Tuesday, March 11, 2008

The Mayor Hits the Big Time Blogs, TOO!

On Ace of Spades, this is reported:

Scandal-ridden mayor is now facing new allegations in stripper's killing
Police allegedly pressured to drop case
Los Angeles Times
DETROIT -- In a city that routinely sees more than 400 murders a year, the 2003 slaying of Tamara "Strawberry" Greene was an easily overlooked crime.

Few people initially took notice when the 27-year-old stripper was found slumped over the steering wheel of her green Buick Skylark. But soon the city was buzzing with rumors that she had danced at a party at the mayor's mansion--a story that never has been proved.
They recently filed a statement from a former Detroit police officer alleging that his homicide unit was pressured to drop the case, even though it appeared to him that Greene's death was a hit -- one possibly carried out by another police officer. They also have subpoenaed a slew of text-messages among city employees, including those sent between 1:30 and 5:30 a.m. on the day Greene was killed.

The city is petitioning for the case to be dismissed. A federal judge ordered SkyTel and the city to save certain messages from 42 city pagers, including Kilpatrick's, as well as all messages sent on the day Greene died.

The sordid tale of Greene's slaying revolves around the rumored party at Manoogian Mansion, the official residence of the mayor. Court documents lay out the following sequence of events:
An officer with the Executive Protection Unit reported that a party for the mayor and his friends had taken place and " ... the party featured nude female dancers," according to a 2003 internal affairs memo commissioned by Police Deputy Chief Gary A. Brown. The unit handles security for the mayor.

When the mayor's wife, Carlita Kilpatrick, unexpectedly arrived at the mansion, she saw her husband and the strippers, according to the officer who reported about the party, Harold Nelthrope.

Nelthrope, who was not at the alleged event but learned about it the following day, "further stated that a fight ensued between Ms. Kilpatrick and a dancer and that the dancer received injuries requiring medical attention." Nelthrope does not say who told him about the alleged events.
The dancer -- believed to be Greene -- was taken to a hospital, " ... and the Executive Protection Unit confiscated all activity log sheets (from the police precinct that responded)," Nelthrope said.

Best part of the whole article is this....

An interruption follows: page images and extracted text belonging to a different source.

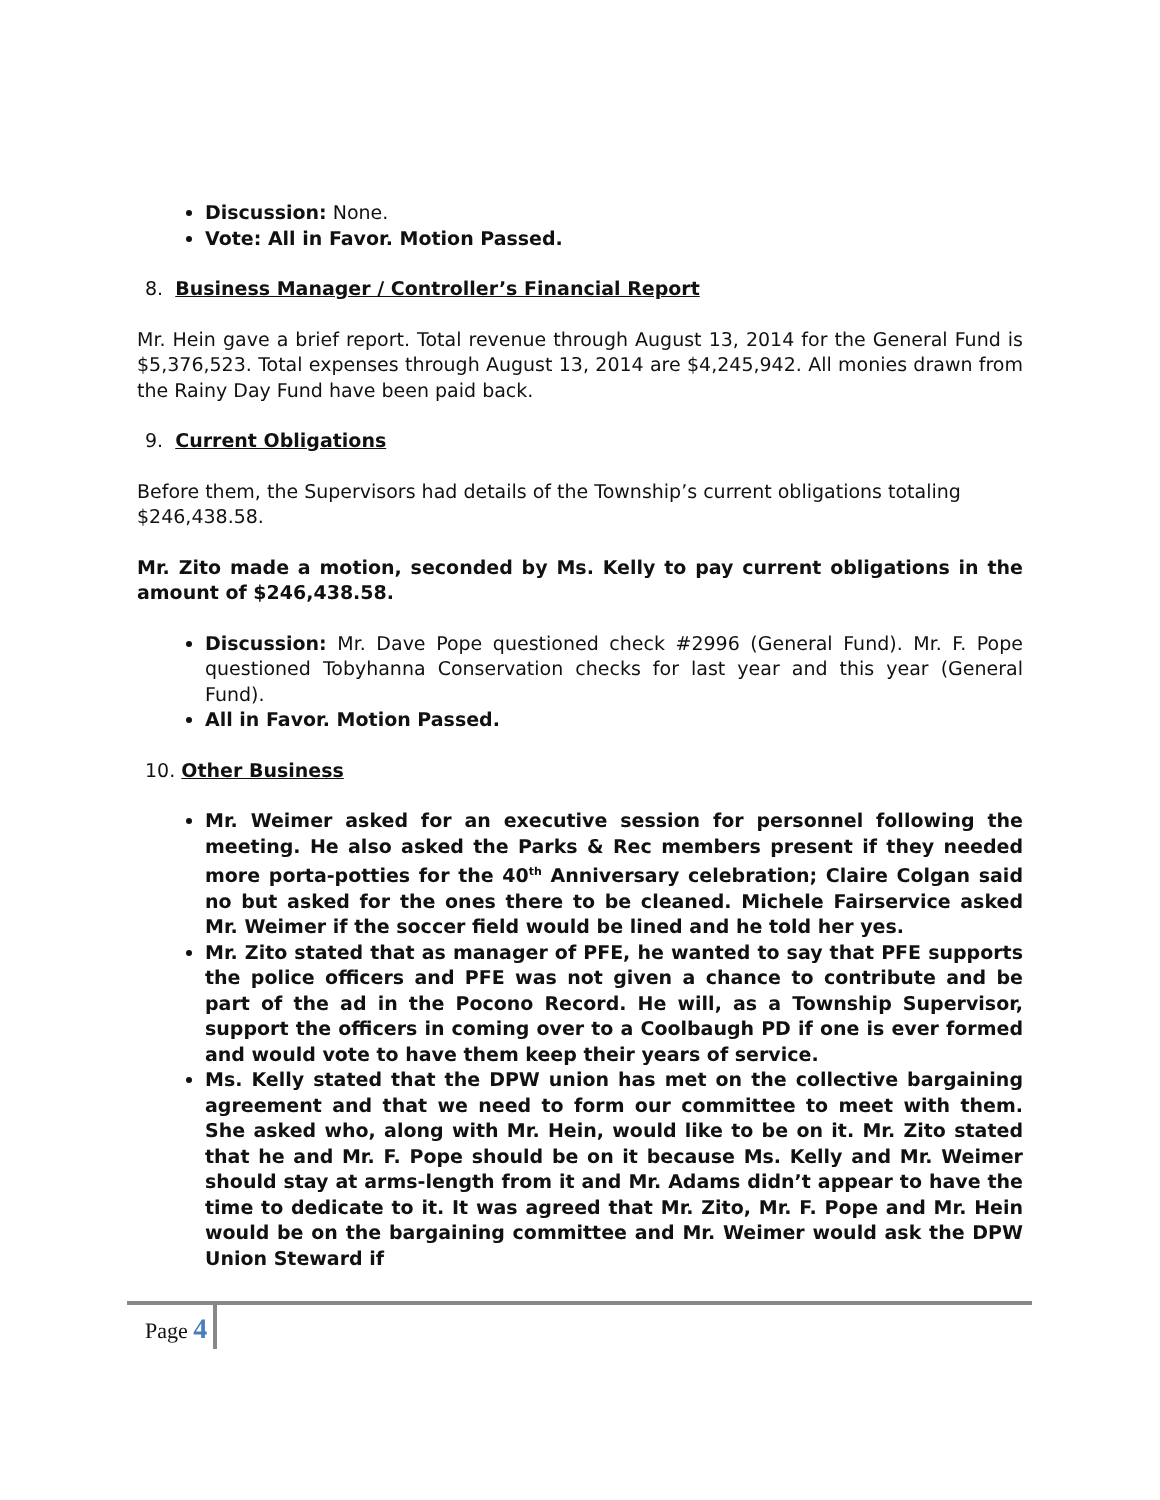Discussion: None.
Vote: All in Favor. Motion Passed.
8. Business Manager / Controller’s Financial Report
Mr. Hein gave a brief report. Total revenue through August 13, 2014 for the General Fund is $5,376,523. Total expenses through August 13, 2014 are $4,245,942. All monies drawn from the Rainy Day Fund have been paid back.
9. Current Obligations
Before them, the Supervisors had details of the Township’s current obligations totaling $246,438.58.
Mr. Zito made a motion, seconded by Ms. Kelly to pay current obligations in the amount of $246,438.58.
Discussion: Mr. Dave Pope questioned check #2996 (General Fund). Mr. F. Pope questioned Tobyhanna Conservation checks for last year and this year (General Fund).
All in Favor. Motion Passed.
10. Other Business
Mr. Weimer asked for an executive session for personnel following the meeting. He also asked the Parks & Rec members present if they needed more porta-potties for the 40<sup>th</sup> Anniversary celebration; Claire Colgan said no but asked for the ones there to be cleaned. Michele Fairservice asked Mr. Weimer if the soccer field would be lined and he told her yes.
Mr. Zito stated that as manager of PFE, he wanted to say that PFE supports the police officers and PFE was not given a chance to contribute and be part of the ad in the Pocono Record. He will, as a Township Supervisor, support the officers in coming over to a Coolbaugh PD if one is ever formed and would vote to have them keep their years of service.
Ms. Kelly stated that the DPW union has met on the collective bargaining agreement and that we need to form our committee to meet with them. She asked who, along with Mr. Hein, would like to be on it. Mr. Zito stated that he and Mr. F. Pope should be on it because Ms. Kelly and Mr. Weimer should stay at arms-length from it and Mr. Adams didn’t appear to have the time to dedicate to it. It was agreed that Mr. Zito, Mr. F. Pope and Mr. Hein would be on the bargaining committee and Mr. Weimer would ask the DPW Union Steward if
Page 4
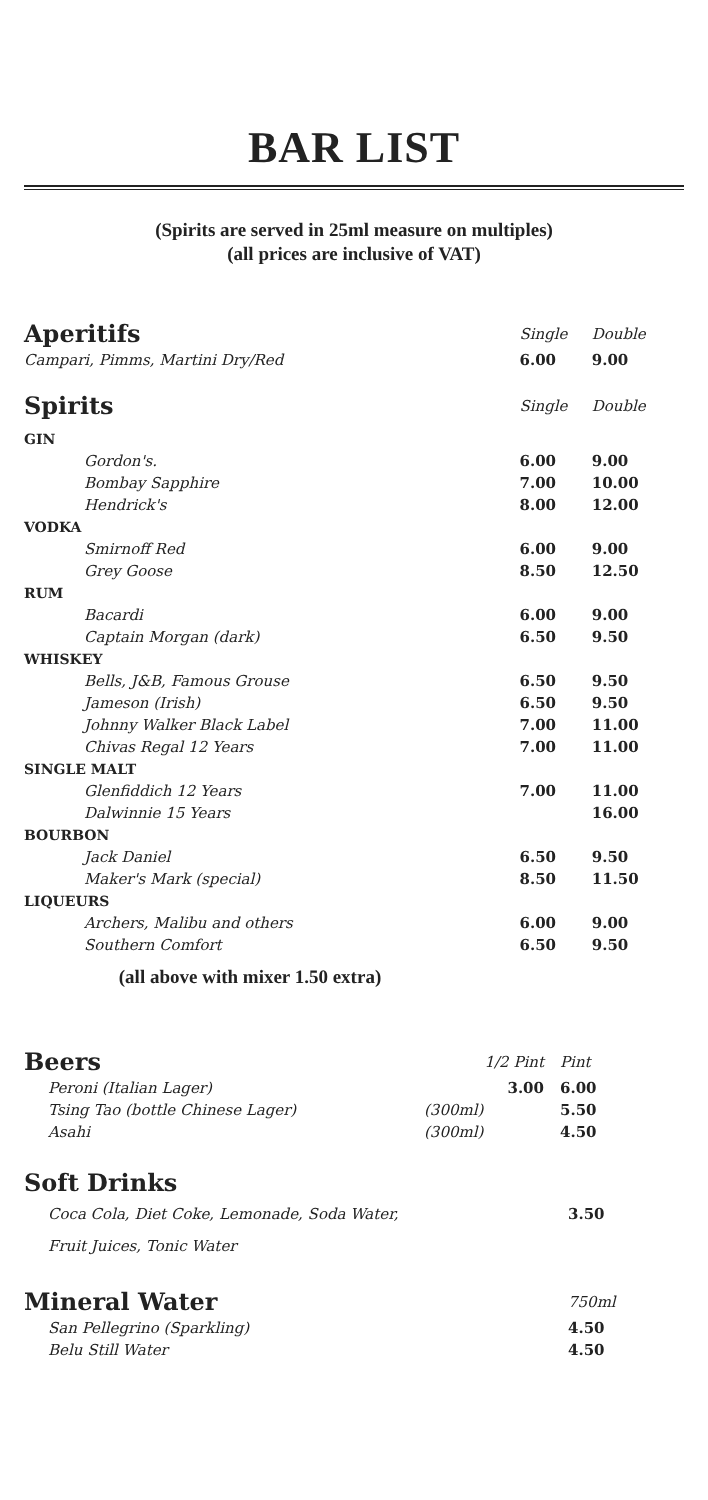BAR LIST
(Spirits are served in 25ml measure on multiples)
(all prices are inclusive of VAT)
| Aperitifs | Single | Double |
| Campari, Pimms, Martini Dry/Red | 6.00 | 9.00 |
| Spirits | Single | Double |
| GIN | | |
| Gordon's. | 6.00 | 9.00 |
| Bombay Sapphire | 7.00 | 10.00 |
| Hendrick's | 8.00 | 12.00 |
| VODKA | | |
| Smirnoff Red | 6.00 | 9.00 |
| Grey Goose | 8.50 | 12.50 |
| RUM | | |
| Bacardi | 6.00 | 9.00 |
| Captain Morgan (dark) | 6.50 | 9.50 |
| WHISKEY | | |
| Bells, J&B, Famous Grouse | 6.50 | 9.50 |
| Jameson (Irish) | 6.50 | 9.50 |
| Johnny Walker Black Label | 7.00 | 11.00 |
| Chivas Regal 12 Years | 7.00 | 11.00 |
| SINGLE MALT | | |
| Glenfiddich 12 Years | 7.00 | 11.00 |
| Dalwinnie 15 Years | | 16.00 |
| BOURBON | | |
| Jack Daniel | 6.50 | 9.50 |
| Maker's Mark (special) | 8.50 | 11.50 |
| LIQUEURS | | |
| Archers, Malibu and others | 6.00 | 9.00 |
| Southern Comfort | 6.50 | 9.50 |
(all above with mixer 1.50 extra)
| Beers | 1/2 Pint | Pint |
| Peroni (Italian Lager) | 3.00 | 6.00 |
| Tsing Tao (bottle Chinese Lager) | (300ml) | 5.50 |
| Asahi | (300ml) | 4.50 |
| Soft Drinks | |
| Coca Cola, Diet Coke, Lemonade, Soda Water, | 3.50 |
| Fruit Juices, Tonic Water | |
| Mineral Water | 750ml |
| San Pellegrino (Sparkling) | 4.50 |
| Belu Still Water | 4.50 |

Speaking of Axel Foley, his boss, Inspector Todd, was played by Gilbert Hill, actual former Detroit PD detective. Gilbert Hill was elected to the Detroit City Council in 1989 and at one point was its president.

Kilpatrick's opponent in the 2001 mayoral race? That would be one Gilbert Hill.

But Detroit is too far gone to elect people who investigate crimes: it elects the people who commit them.